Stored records
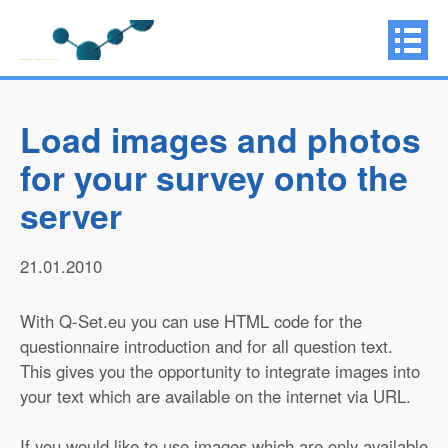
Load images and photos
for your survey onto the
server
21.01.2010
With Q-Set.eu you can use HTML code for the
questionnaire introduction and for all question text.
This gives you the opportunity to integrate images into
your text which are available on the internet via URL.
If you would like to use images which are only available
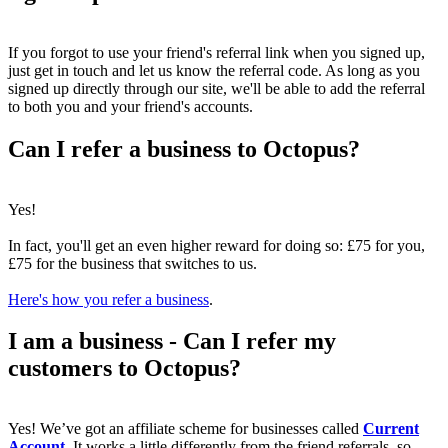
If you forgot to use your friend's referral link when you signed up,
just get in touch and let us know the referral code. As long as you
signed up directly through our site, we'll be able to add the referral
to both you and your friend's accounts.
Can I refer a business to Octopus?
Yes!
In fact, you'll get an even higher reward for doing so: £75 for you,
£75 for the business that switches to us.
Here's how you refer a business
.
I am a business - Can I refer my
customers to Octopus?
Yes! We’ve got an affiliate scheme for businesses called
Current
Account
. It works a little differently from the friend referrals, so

**TASK STATEMENT:** Taking the records above, retype every line from the one with "signed up directly" down to the one with "switches to us.", exactly and with nothing else.

**ANSWER TO THIS TASK:**
signed up directly through our site, we'll be able to add the referral
to both you and your friend's accounts.
Can I refer a business to Octopus?
Yes!
In fact, you'll get an even higher reward for doing so: £75 for you,
£75 for the business that switches to us.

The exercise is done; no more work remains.